House Republicans raised their concerns to President Joe Biden’s top transportation official that drivers in rural areas wouldn’t benefit from increased spending on electric vehicles. The administration is pressing for a goal of expanding access to EVs as gasoline prices reach record highs.
“It is actually rural drivers who would benefit the most,” Buttigieg said at a House Appropriations panel hearing Tuesday. “The more they drive, typically the more of their income is going to gas, so the more money they are going to save if they can afford an electric vehicle, which allows them to fill up on electrons.”
The average price for a gallon of gas in the U.S. hit a new record on Tuesday at $4.37, the American Automobile Association reports.
Rep. Ashley Hinson (R-Iowa) said several areas in Biden’s fiscal 2023 budget request would provide significant money to programs that won’t really help Iowans, including funds for EV chargers. It’s an “out-of-touch response” to add charging stations and suggest that people should buy a new EV, she said.
“About a 10th of 1% of the registered vehicles in my district are electric vehicles,” Hinson said. “Iowans right now are not trading in their affordable vehicles, their reliable vehicles, their farm trucks for impractical, luxury, expensive electric vehicles that can’t go more than 200 miles without recharging.”
Misconceptions about EVs include range and costs, Buttigieg said. He said that electric trucks coming onto the market, such as Ford Motor Co.‘s F-150 Lightning, can start at around $40,000 and have a range of more than 200-300 mile area.
Buttigieg also cited in-place infrastructure “called the plug in your wall,” because residential outlets can be used to charge these vehicles.
“I want what you said to be true, but I think we’ve got a long way to go still,” said Rep. Mike Garcia (R-Calif.). To charge a car at home using an outlet without enhancements to its electrical system can take as long as four days for a 300-mile range, Garcia said.

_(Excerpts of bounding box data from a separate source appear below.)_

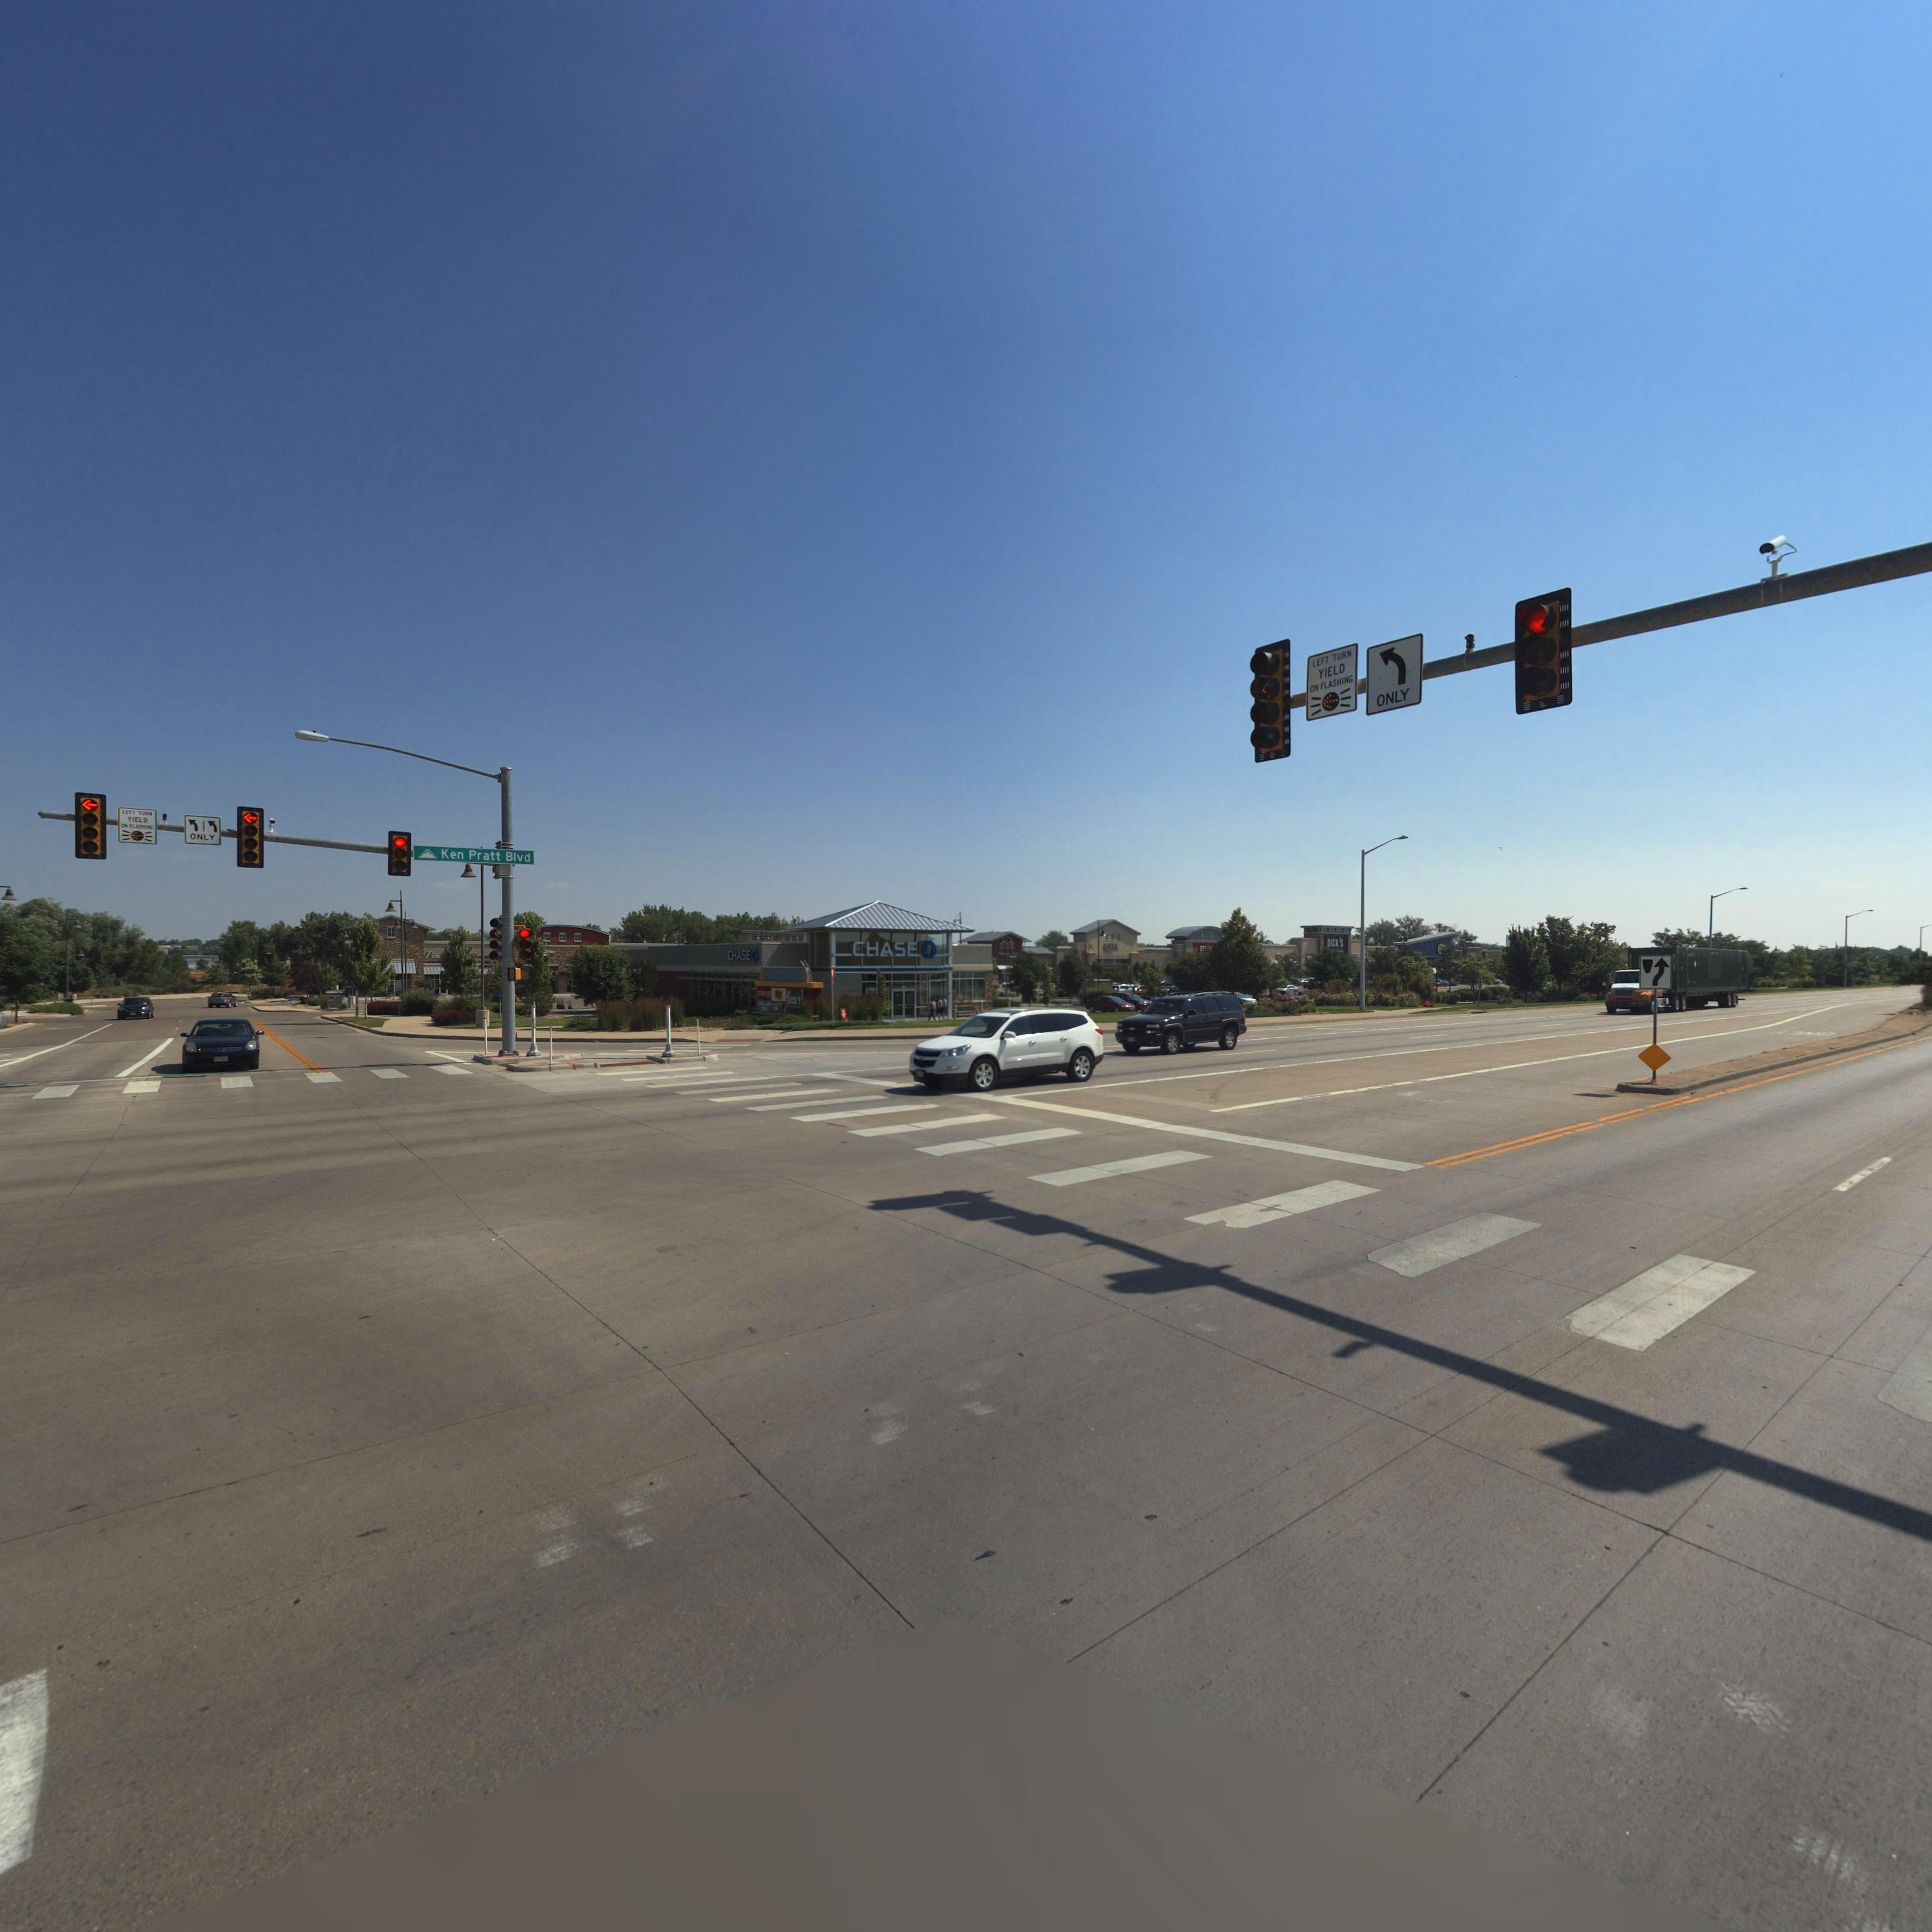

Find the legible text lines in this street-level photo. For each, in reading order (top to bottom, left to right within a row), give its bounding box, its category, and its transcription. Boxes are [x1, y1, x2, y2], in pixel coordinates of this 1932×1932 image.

[440, 847, 531, 862] StreetName: Ken Pratt Blvd
[1326, 936, 1343, 947] BusinessName: DICKS
[853, 940, 920, 956] BusinessName: CHASE
[1104, 942, 1119, 951] BusinessName: ULTA
[1199, 945, 1205, 951] BusinessName: ST
[425, 950, 439, 958] BusinessName: Pin
[727, 949, 751, 961] BusinessName: CHASE
[757, 989, 771, 997] BusinessName: STAPLES
[759, 1001, 771, 1006] BusinessName: DOLLAR
[786, 996, 801, 1005] BusinessName: *ICK'S
[760, 1006, 768, 1012] BusinessName: TREE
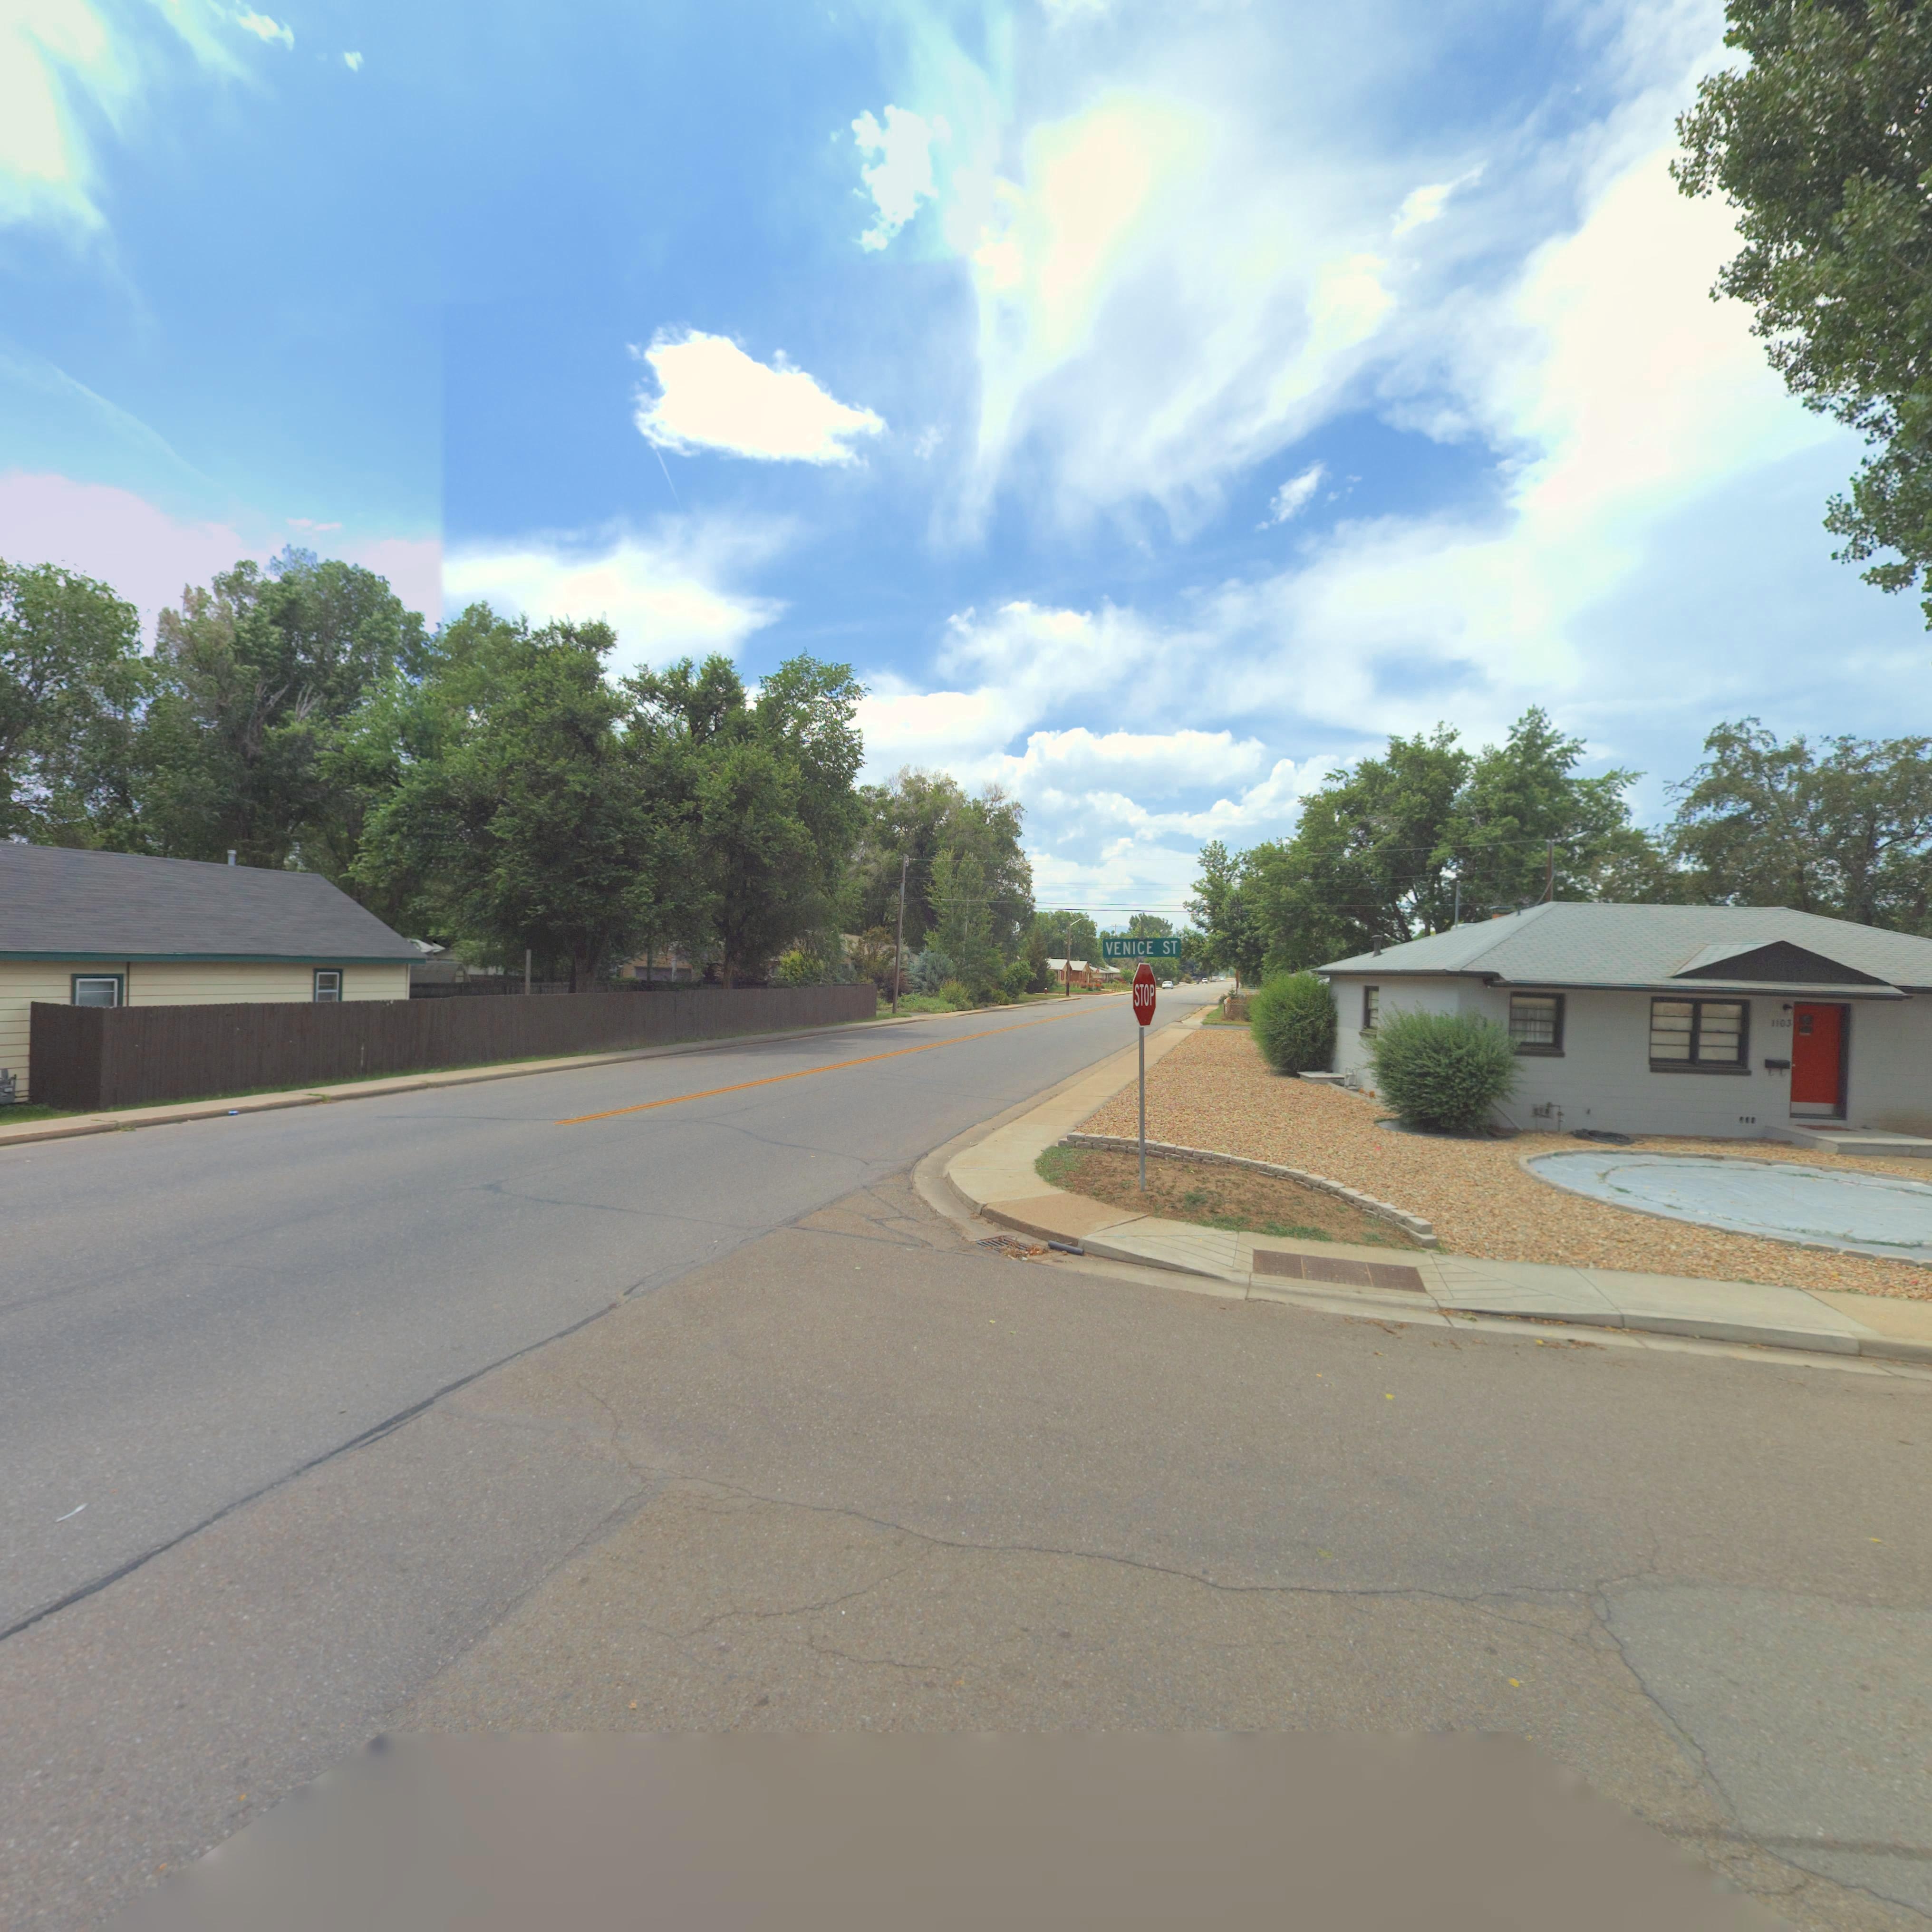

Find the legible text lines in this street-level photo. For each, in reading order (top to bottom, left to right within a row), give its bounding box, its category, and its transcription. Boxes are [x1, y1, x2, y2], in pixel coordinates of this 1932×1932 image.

[1105, 939, 1179, 956] StreetName: VENICE ST
[1770, 1018, 1792, 1028] StreetNumber: 1103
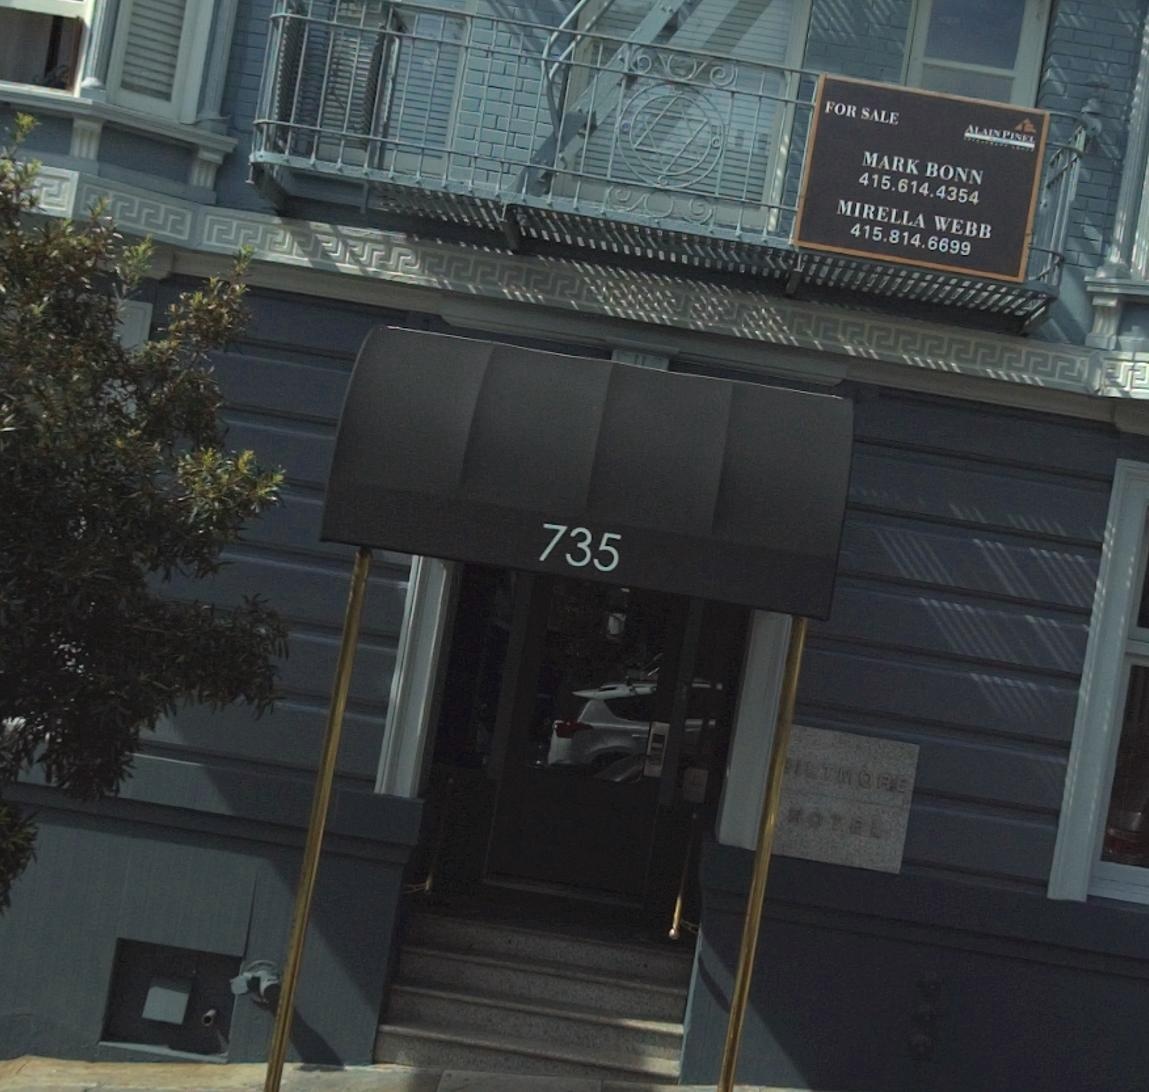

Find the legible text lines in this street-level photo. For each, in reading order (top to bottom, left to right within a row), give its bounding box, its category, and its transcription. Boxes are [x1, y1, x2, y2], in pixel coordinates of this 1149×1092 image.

Buttigieg said EV costs to consumers also could be reduced through the administration’s proposed tax credits — potentially knocking off another $10,000 to $12,000 for an electric vehicle. That’s complementary to charging funding from the infrastructure law, he said.
Some Democrats have sought to resuscitate a provision in the long-stalled Build Back Better Act that would have raised a $7,500 credit to as much as $12,500. The infrastructure law (Public Law 117-58) includes $7.5 billion for electric vehicle charging stations across the country.